About this her friends had many suggestions. She listened to them and even asked questions, but none of the suggestions seemed right. How could she possibly find honorable employment where she could let free her dark enjoyment of killing?
<>
Heyalna had another goodbye, but it was not to a human. Though that might not have seemed so to an observer who found her past midnight floating in the air outside the bedroom window of the Loseliath prince in the castle where he and she had guested in Ketlow in the several weeks since the wars-end ceremony.
The darkness a hundred feet above the dimly torch-lit courtyard was riven by harsh cold winds. Unpleasant as they would be to the primitive humans in this area they would have a pleasant consequence the next day.
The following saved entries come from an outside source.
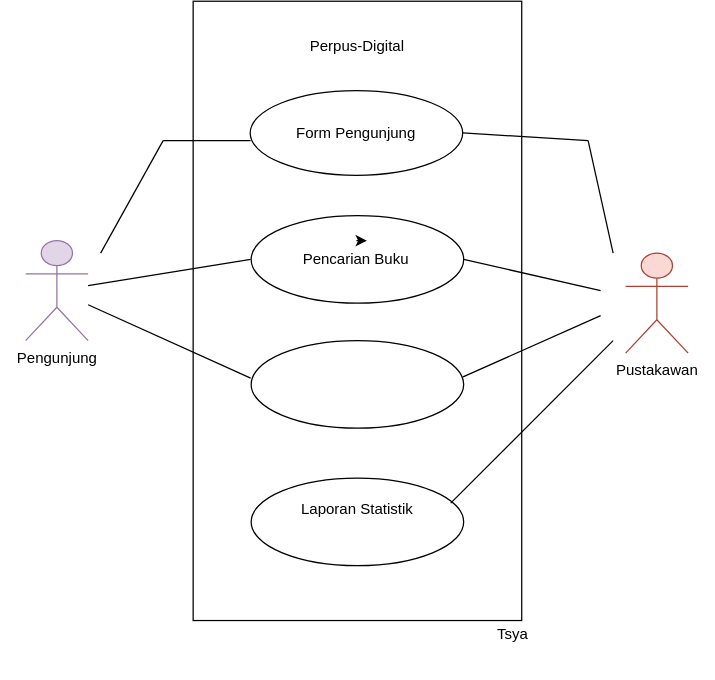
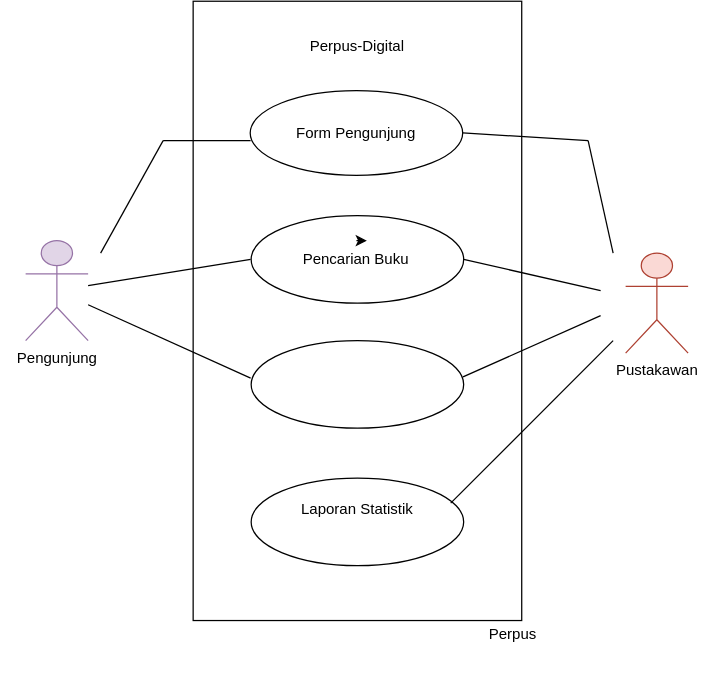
  <mxCell id="0" />
  <mxCell id="1" parent="0" />
  <mxCell id="2" value="" style="rounded=0;whiteSpace=wrap;html=1;rotation=90;" vertex="1" parent="1"><mxGeometry x="37.73" y="114.78" width="495.44" height="262.86" as="geometry" /></mxCell>
  <mxCell id="3" value="" style="ellipse;whiteSpace=wrap;html=1;" vertex="1" parent="1"><mxGeometry x="199.66" y="70" width="170" height="67.77" as="geometry" /></mxCell>
  <mxCell id="4" value="" style="ellipse;whiteSpace=wrap;html=1;" vertex="1" parent="1"><mxGeometry x="200.44" y="170" width="170" height="70" as="geometry" /></mxCell>
  <mxCell id="5" value="" style="ellipse;whiteSpace=wrap;html=1;" vertex="1" parent="1"><mxGeometry x="200.44" y="270" width="170" height="70" as="geometry" /></mxCell>
  <mxCell id="6" value="" style="ellipse;whiteSpace=wrap;html=1;" vertex="1" parent="1"><mxGeometry x="200.44" y="380" width="170" height="70" as="geometry" /></mxCell>
  <mxCell id="7" value="Perpus-Digital" style="text;html=1;strokeColor=none;fillColor=none;align=center;verticalAlign=middle;whiteSpace=wrap;rounded=0;" vertex="1" parent="1"><mxGeometry x="237.78" y="20" width="95.34" height="30" as="geometry" /></mxCell>
  <mxCell id="8" value="Pengunjung&lt;br&gt;" style="shape=umlActor;verticalLabelPosition=bottom;verticalAlign=top;html=1;outlineConnect=0;fillColor=#e1d5e7;strokeColor=#9673a6;" vertex="1" parent="1"><mxGeometry x="20" y="190" width="50" height="80" as="geometry" /></mxCell>
  <mxCell id="9" value="Pustakawan" style="shape=umlActor;verticalLabelPosition=bottom;verticalAlign=top;html=1;outlineConnect=0;fillColor=#fad9d5;strokeColor=#ae4132;" vertex="1" parent="1"><mxGeometry x="500" y="200" width="50" height="80" as="geometry" /></mxCell>
  <mxCell id="10" value="Form Pengunjung" style="text;html=1;strokeColor=none;fillColor=none;align=center;verticalAlign=middle;whiteSpace=wrap;rounded=0;" vertex="1" parent="1"><mxGeometry x="222.38" y="93.33" width="124.55" height="21.11" as="geometry" /></mxCell>
  <mxCell id="11" value="Pencarian Buku" style="text;html=1;strokeColor=none;fillColor=none;align=center;verticalAlign=middle;whiteSpace=wrap;rounded=0;" vertex="1" parent="1"><mxGeometry x="236.99" y="190" width="95.34" height="30" as="geometry" /></mxCell>
  <mxCell id="12" value="Laporan Statistik" style="text;html=1;strokeColor=none;fillColor=none;align=center;verticalAlign=middle;whiteSpace=wrap;rounded=0;" vertex="1" parent="1"><mxGeometry x="233.95" y="390" width="103.01" height="30" as="geometry" /></mxCell>
  <mxCell id="13" value="" style="endArrow=none;html=1;rounded=0;" edge="1" parent="1" source="8"><mxGeometry width="50" height="50" relative="1" as="geometry"><mxPoint x="240" y="250" as="sourcePoint" /><mxPoint x="200" y="205" as="targetPoint" /></mxGeometry></mxCell>
  <mxCell id="14" value="" style="endArrow=none;html=1;rounded=0;" edge="1" parent="1" source="8"><mxGeometry width="50" height="50" relative="1" as="geometry"><mxPoint x="100" y="250" as="sourcePoint" /><mxPoint x="200" y="300" as="targetPoint" /></mxGeometry></mxCell>
  <mxCell id="15" value="" style="endArrow=none;html=1;rounded=0;" edge="1" parent="1"><mxGeometry width="50" height="50" relative="1" as="geometry"><mxPoint x="80" y="200" as="sourcePoint" /><mxPoint x="130" y="110" as="targetPoint" /></mxGeometry></mxCell>
  <mxCell id="16" value="" style="endArrow=none;html=1;rounded=0;exitX=1;exitY=0.5;exitDx=0;exitDy=0;" edge="1" parent="1" source="4"><mxGeometry width="50" height="50" relative="1" as="geometry"><mxPoint x="240" y="250" as="sourcePoint" /><mxPoint x="480" y="230" as="targetPoint" /></mxGeometry></mxCell>
  <mxCell id="17" value="" style="endArrow=none;html=1;rounded=0;exitX=0.997;exitY=0.414;exitDx=0;exitDy=0;exitPerimeter=0;" edge="1" parent="1" source="5"><mxGeometry width="50" height="50" relative="1" as="geometry"><mxPoint x="240" y="250" as="sourcePoint" /><mxPoint x="480" y="250" as="targetPoint" /></mxGeometry></mxCell>
  <mxCell id="18" value="" style="endArrow=none;html=1;rounded=0;exitX=0.939;exitY=0.286;exitDx=0;exitDy=0;exitPerimeter=0;" edge="1" parent="1" source="6"><mxGeometry width="50" height="50" relative="1" as="geometry"><mxPoint x="360" y="390" as="sourcePoint" /><mxPoint x="490" y="270" as="targetPoint" /></mxGeometry></mxCell>
  <mxCell id="19" style="edgeStyle=orthogonalEdgeStyle;rounded=0;orthogonalLoop=1;jettySize=auto;html=1;exitX=0.5;exitY=0;exitDx=0;exitDy=0;entryX=0.587;entryY=-0.033;entryDx=0;entryDy=0;entryPerimeter=0;" edge="1" parent="1" source="11" target="11"><mxGeometry relative="1" as="geometry" /></mxCell>
  <mxCell id="20" value="" style="endArrow=none;html=1;rounded=0;entryX=1;entryY=0.5;entryDx=0;entryDy=0;" edge="1" parent="1" target="3"><mxGeometry width="50" height="50" relative="1" as="geometry"><mxPoint x="470" y="110" as="sourcePoint" /><mxPoint x="290" y="200" as="targetPoint" /></mxGeometry></mxCell>
  <mxCell id="21" value="" style="endArrow=none;html=1;rounded=0;" edge="1" parent="1"><mxGeometry width="50" height="50" relative="1" as="geometry"><mxPoint x="130" y="110" as="sourcePoint" /><mxPoint x="200" y="110" as="targetPoint" /><Array as="points"><mxPoint x="200" y="110" /></Array></mxGeometry></mxCell>
  <mxCell id="22" value="" style="endArrow=none;html=1;rounded=0;" edge="1" parent="1"><mxGeometry width="50" height="50" relative="1" as="geometry"><mxPoint x="490" y="200" as="sourcePoint" /><mxPoint x="470" y="110" as="targetPoint" /></mxGeometry></mxCell>
- <mxCell id="23" value="Tsya" style="text;html=1;strokeColor=none;fillColor=none;align=center;verticalAlign=middle;whiteSpace=wrap;rounded=0;" vertex="1" parent="1"><mxGeometry x="380" y="490" width="60" height="30" as="geometry" /></mxCell>
+ <mxCell id="23" value="Perpus" style="text;html=1;strokeColor=none;fillColor=none;align=center;verticalAlign=middle;whiteSpace=wrap;rounded=0;" vertex="1" parent="1"><mxGeometry x="380" y="490" width="60" height="30" as="geometry" /></mxCell>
The winds were also very dry and they were taking up most of the aboveground wetness that had been dumped to earth in the last few days.
She knocked a little louder a second time on the wooden frame that held the glass windowpanes in place. This time she was rewarded by the bottom half of the window popping loose from its position and rising jerkily upward in its slots, accompanied by the curses of the Loseliath prince.
"What are you doing here? This late?" He had obviously seen her through the window and had enough time to get over his surprise. She recollected with amusement how few people on this planet would have recovered so quickly and expressed themselves so frankly.
He stuck his upper body through the window and pushed upward with his shoulders to get the window-half all the way up. He looked around her and down at her feet, seeming not at all surprised to see her standing on nothing.